Ein Auftakt voller Spannung und Potenzial

Voller Stern Voller Stern Voller Stern Voller Stern Leerer Stern
pandas_bücherblog Avatar

Von

Das Cover hat mich sofort angesprochen. Der Drache und die Funken wirken geheimnisvoll und kraftvoll, und die dunklen Farben passen perfekt zur düsteren Stimmung der Geschichte. Auch der Farbschnitt macht das Buch zu einem richtigen Hingucker im Regal.
Sophie Jordans Schreibstil ist angenehm flüssig und lässt sich sehr leicht lesen. Man findet schnell in die Handlung und kann die Gedanken und Gefühle der Charaktere gut nachempfinden.

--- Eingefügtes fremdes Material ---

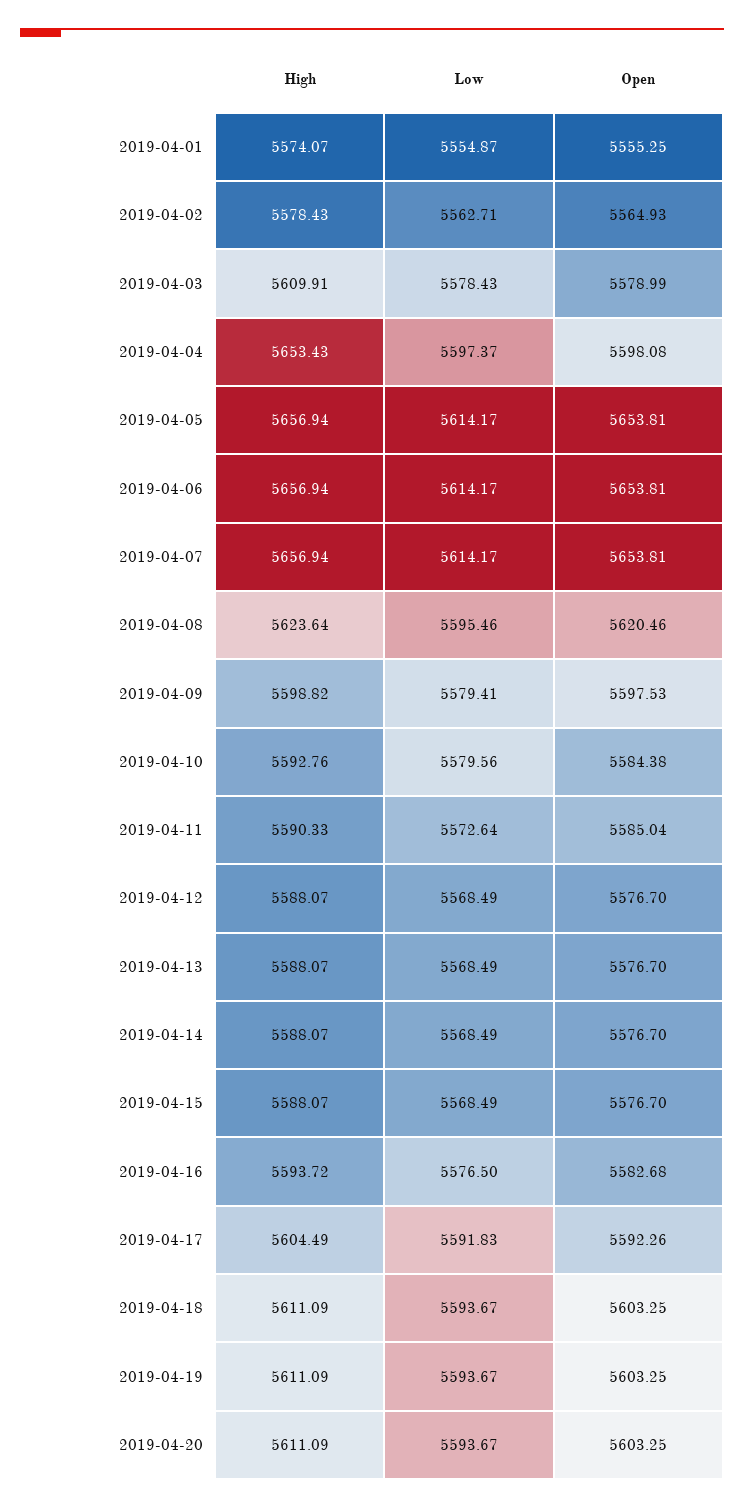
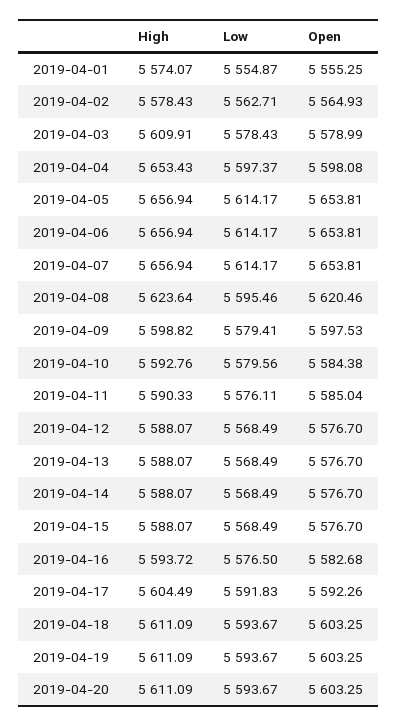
  {
    "High": {
      "2019-04-01": 5574.07,
      "2019-04-02": 5578.43,
      "2019-04-03": 5609.91,
      "2019-04-04": 5653.43,
      "2019-04-05": 5656.94,
      "2019-04-06": 5656.94,
      "2019-04-07": 5656.94,
      "2019-04-08": 5623.64,
      "2019-04-09": 5598.82,
      "2019-04-10": 5592.76,
      "2019-04-11": 5590.33,
      "2019-04-12": 5588.07,
      "2019-04-13": 5588.07,
      "2019-04-14": 5588.07,
      "2019-04-15": 5588.07,
      "2019-04-16": 5593.72,
      "2019-04-17": 5604.49,
      "2019-04-18": 5611.09,
      "2019-04-19": 5611.09,
      "2019-04-20": 5611.09
    },
    "Low": {
      "2019-04-01": 5554.87,
      "2019-04-02": 5562.71,
      "2019-04-03": 5578.43,
      "2019-04-04": 5597.37,
      "2019-04-05": 5614.17,
      "2019-04-06": 5614.17,
      "2019-04-07": 5614.17,
      "2019-04-08": 5595.46,
      "2019-04-09": 5579.41,
      "2019-04-10": 5579.56,
-     "2019-04-11": 5572.64,
+     "2019-04-11": 5576.11,
      "2019-04-12": 5568.49,
      "2019-04-13": 5568.49,
      "2019-04-14": 5568.49,
      "2019-04-15": 5568.49,
      "2019-04-16": 5576.5,
      "2019-04-17": 5591.83,
      "2019-04-18": 5593.67,
      "2019-04-19": 5593.67,
      "2019-04-20": 5593.67
    },
    "Open": {
      "2019-04-01": 5555.25,
      "2019-04-02": 5564.93,
      "2019-04-03": 5578.99,
      "2019-04-04": 5598.08,
      "2019-04-05": 5653.81,
      "2019-04-06": 5653.81,
      "2019-04-07": 5653.81,
      "2019-04-08": 5620.46,
      "2019-04-09": 5597.53,
      "2019-04-10": 5584.38,
      "2019-04-11": 5585.04,
      "2019-04-12": 5576.7,
      "2019-04-13": 5576.7,
      "2019-04-14": 5576.7,
      "2019-04-15": 5576.7,
      "2019-04-16": 5582.68,
      "2019-04-17": 5592.26,
      "2019-04-18": 5603.25,
      "2019-04-19": 5603.25,
      "2019-04-20": 5603.25
    }
  }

Die Geschichte startet mit Tamsyn, dem königlichen Prügelmädchen, das für die Fehler der Prinzessinnen büßen muss. Der Einstieg hat mich direkt gepackt und auch ziemlich wütend gemacht, weil ich Ungerechtigkeiten einfach nicht ausstehen kann. Man spürt die Härte ihres Lebens, die Schmerzen, die sie ertragen muss, und gleichzeitig ihre innere Stärke. Sie ist eine beeindruckende Protagonistin, die zäh, clever und kämpferisch ist, ohne dabei unnahbar zu wirken. Ihre Gedanken und inneren Konflikte werden gut transportiert, sodass ich ihre Entscheidungen gut nachvollziehen konnte.
Die Wendung, dass Tamsyn den gefürchteten Krieger Fell heiraten muss, bringt sofort Spannung in die Geschichte, obwohl man diese Information bereits dem Klappentext entnehmen kann. Die Dynamik zwischen den beiden ist interessant, aber für mich an manchen Stellen noch etwas oberflächlich. Das körperliche Knistern ist zwar spürbar, ich hätte mir aber eine tiefere emotionale Verbindung gewünscht. Fell ist als Figur faszinierend, brutal und unberechenbar, gleichzeitig aber auch menschlich, was ihn greifbar macht. Die Kapitel aus seiner Sicht geben der Story zusätzliche Tiefe.
Das Worldbuilding hat mir gut gefallen. Die Idee mit den Drachen und der Magie ist spannend, auch wenn sie im ersten Band eher angedeutet werden. Ich hoffe sehr, dass Band zwei hier mehr für uns bereithält, denn die Drachen hatten für mich noch nicht die Präsenz, die ich erwartet hatte. Auch das historische Setting des Hofes mit seinen Regeln und Traditionen wird anschaulich dargestellt und schafft eine stimmige Atmosphäre.
Ein kleiner Kritikpunkt ist, dass sich die Handlung stellenweise etwas zieht und einige Wendungen vorhersehbar wirken. Außerdem hätte ich mir bei der Liebesgeschichte und bei Fell noch etwas mehr emotionale Tiefe gewünscht, damit die Verbindung zwischen den beiden noch nachvollziehbarer und packender gewesen wäre.

Fazit:
"A Fire in the Sky" ist ein spannender Reihenauftakt mit einer starken Protagonistin, einer düsteren Atmosphäre und einer Welt, die Lust auf mehr macht. Die Liebesgeschichte ist interessant, aber noch etwas ausbaufähig, und die Drachen treten bisher eher in den Hintergrund. Ich bin gespannt auf Band zwei, weil die Grundlagen für eine große, fesselnde Geschichte gelegt sind.